Innerhalb des mittelalterlichen Lateins bilden sich früh Bereiche heraus, die nicht nur eigene Textformen, sondern zum Teil eigene lexikalische, stilistische und rhetorische Konventionen entwickelten. In einigen Sprachbereichen (z.B. in der Sprache der Liturgie) haben autoritative Texte eine starke Modellfunktion ausgeübt und dadurch eine Weiterentwicklung der Sprache gehemmt.
Andere Lebensbereiche, wie z.B. das Rechtsleben (Recht und Verwaltung), die Philosophie, die Naturwissenschaften, darunter insbesondere die Medizin, kennen zwar auch autoritative Texte, doch die Veränderungen im Alltag und die sich allmählich herausbildende Universitätskultur förderten hier eine natürliche Sprachentwicklung.

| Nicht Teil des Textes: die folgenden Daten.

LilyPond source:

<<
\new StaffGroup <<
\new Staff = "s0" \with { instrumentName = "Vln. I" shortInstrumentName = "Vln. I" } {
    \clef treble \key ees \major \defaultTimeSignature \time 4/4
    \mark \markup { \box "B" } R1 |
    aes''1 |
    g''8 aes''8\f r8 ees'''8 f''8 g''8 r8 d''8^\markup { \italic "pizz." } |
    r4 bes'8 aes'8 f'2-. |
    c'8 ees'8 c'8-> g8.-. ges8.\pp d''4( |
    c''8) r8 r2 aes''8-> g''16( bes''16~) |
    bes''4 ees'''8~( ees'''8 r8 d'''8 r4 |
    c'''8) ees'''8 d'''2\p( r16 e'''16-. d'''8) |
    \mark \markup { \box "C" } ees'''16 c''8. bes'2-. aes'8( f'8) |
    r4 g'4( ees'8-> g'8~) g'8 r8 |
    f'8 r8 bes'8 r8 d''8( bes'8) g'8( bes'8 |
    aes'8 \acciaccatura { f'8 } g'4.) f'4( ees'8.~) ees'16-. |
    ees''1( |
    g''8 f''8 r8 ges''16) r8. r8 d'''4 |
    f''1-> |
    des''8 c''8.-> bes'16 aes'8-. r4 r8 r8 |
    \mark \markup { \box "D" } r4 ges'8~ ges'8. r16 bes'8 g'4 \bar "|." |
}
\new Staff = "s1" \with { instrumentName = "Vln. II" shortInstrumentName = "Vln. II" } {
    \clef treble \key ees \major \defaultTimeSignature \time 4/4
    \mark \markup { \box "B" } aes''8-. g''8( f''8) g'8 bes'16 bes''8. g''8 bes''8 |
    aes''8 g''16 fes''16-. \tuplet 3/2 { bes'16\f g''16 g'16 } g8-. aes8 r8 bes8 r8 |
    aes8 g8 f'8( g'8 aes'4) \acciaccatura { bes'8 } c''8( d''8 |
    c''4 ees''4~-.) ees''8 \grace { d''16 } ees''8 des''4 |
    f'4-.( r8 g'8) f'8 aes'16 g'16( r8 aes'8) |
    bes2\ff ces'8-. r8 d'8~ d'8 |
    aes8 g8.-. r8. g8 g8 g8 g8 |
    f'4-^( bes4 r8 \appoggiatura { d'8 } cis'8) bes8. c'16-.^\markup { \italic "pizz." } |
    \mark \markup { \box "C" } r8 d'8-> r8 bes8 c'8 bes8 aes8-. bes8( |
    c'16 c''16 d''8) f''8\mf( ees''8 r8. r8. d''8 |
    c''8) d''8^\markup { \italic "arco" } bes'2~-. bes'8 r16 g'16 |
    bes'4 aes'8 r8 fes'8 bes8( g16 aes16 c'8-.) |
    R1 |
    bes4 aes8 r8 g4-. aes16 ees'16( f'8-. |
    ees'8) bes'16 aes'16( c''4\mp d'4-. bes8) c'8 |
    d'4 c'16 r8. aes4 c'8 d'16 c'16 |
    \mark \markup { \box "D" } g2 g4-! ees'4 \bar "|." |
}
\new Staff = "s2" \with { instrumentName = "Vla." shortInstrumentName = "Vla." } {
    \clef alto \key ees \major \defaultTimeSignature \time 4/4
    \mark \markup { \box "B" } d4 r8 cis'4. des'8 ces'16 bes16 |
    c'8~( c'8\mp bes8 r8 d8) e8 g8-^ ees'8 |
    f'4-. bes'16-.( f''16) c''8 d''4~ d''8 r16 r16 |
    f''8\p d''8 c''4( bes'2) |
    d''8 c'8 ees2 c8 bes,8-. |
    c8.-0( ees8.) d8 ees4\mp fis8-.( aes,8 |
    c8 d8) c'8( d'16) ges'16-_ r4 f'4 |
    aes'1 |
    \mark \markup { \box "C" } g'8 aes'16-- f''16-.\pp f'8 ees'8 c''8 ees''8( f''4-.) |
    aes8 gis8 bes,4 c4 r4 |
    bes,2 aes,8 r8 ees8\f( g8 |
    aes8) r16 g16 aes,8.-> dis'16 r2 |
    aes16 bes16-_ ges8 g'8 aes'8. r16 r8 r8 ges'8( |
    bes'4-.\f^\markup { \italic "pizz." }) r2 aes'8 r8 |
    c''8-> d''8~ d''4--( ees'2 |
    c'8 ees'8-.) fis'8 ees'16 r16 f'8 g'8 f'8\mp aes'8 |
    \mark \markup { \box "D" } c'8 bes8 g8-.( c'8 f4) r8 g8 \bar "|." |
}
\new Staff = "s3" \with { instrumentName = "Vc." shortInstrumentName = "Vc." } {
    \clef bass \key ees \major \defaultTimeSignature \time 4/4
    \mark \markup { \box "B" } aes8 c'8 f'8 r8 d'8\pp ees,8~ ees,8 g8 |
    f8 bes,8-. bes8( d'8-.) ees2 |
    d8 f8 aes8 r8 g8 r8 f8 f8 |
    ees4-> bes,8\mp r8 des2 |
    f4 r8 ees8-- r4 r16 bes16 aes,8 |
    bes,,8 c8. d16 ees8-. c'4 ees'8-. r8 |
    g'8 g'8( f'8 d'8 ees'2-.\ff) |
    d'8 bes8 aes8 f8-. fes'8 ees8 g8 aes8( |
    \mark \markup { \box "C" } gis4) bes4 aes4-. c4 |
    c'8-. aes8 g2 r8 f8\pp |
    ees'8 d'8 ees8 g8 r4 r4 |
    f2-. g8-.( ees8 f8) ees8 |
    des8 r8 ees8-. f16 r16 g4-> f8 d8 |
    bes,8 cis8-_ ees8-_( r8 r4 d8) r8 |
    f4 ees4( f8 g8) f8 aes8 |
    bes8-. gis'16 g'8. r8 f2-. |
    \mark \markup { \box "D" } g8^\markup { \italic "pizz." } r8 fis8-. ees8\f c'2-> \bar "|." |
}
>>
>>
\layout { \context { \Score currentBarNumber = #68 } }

Eine Sonderstellung im Mittelalter hat die Sprache der Theologie bzw. des religiösen Diskurses. Dieser prägt im Mittelalter auch andere benachbarte Bereiche: die Philosophie, die politische Theorie und sogar die Naturwissenschaften. Die Sprache der zentralen Faktoren Bibel, Liturgie, Patristik und der aktuellen theologischen Auseinandersetzungen beeinflusst dabei auch die Sprache anderer Bereiche. In diesem wichtigen Bereich des mittelalterlichen Lateins kommen bald konservative, bald innovative Sprachaspekte zum Zug. Innerhalb dieses breiten Spektrums bildete sich im reiferen Hochmittelalter die Latinität der sog. Scholastik heraus, die durch ihre Präzision den Bedürfnissen der Diskussionskultur an den Domschulen und Universitäten entgegenkam. Der sich allmählich ausbreitende Formalismus dieser Sprache und Denkart ist weitgehend verantwortlich für die Ablehnung, die das mittelalterliche Latein bei den Humanisten des 15. und 16. Jahrhunderts hervorgerufen hat.
Von den regionalen Ausprägungen des Lateins kann man am ehesten noch im Frühmittelalter reden. Bevor die regionale Differenzierung im sog. Vulgärlatein zur allmählichen Bildung der romanischen Sprachen führte, machte sich in einigen Gebieten Europas im Frühmittelalter, wenn auch viel weniger ausgeprägt, eine Differenzierung der lateinischen Schriftsprache bemerkbar: Es hat sich z.B. eingebürgert, die Sprache der merowingischen Urkunden als Merowingerlatein zu bezeichnen und die lateinische Sprache im keltischen Gebiet als Hibernolatein. Auch in diesen Fällen hat jedoch die neuere Forschung viele vermeintlich regionale Besonderheiten als allgemein vorkommende Erscheinungen erkannt. Die Unterschiede im Latein der Karolingerzeit und des Hoch- bzw. Spätmittelalters sind nicht primär regional bedingt. Daher lassen sich Texte aus dieser Zeit aufgrund sprachlicher Phänomene selten mit Sicherheit einer bestimmten Region zuordnen.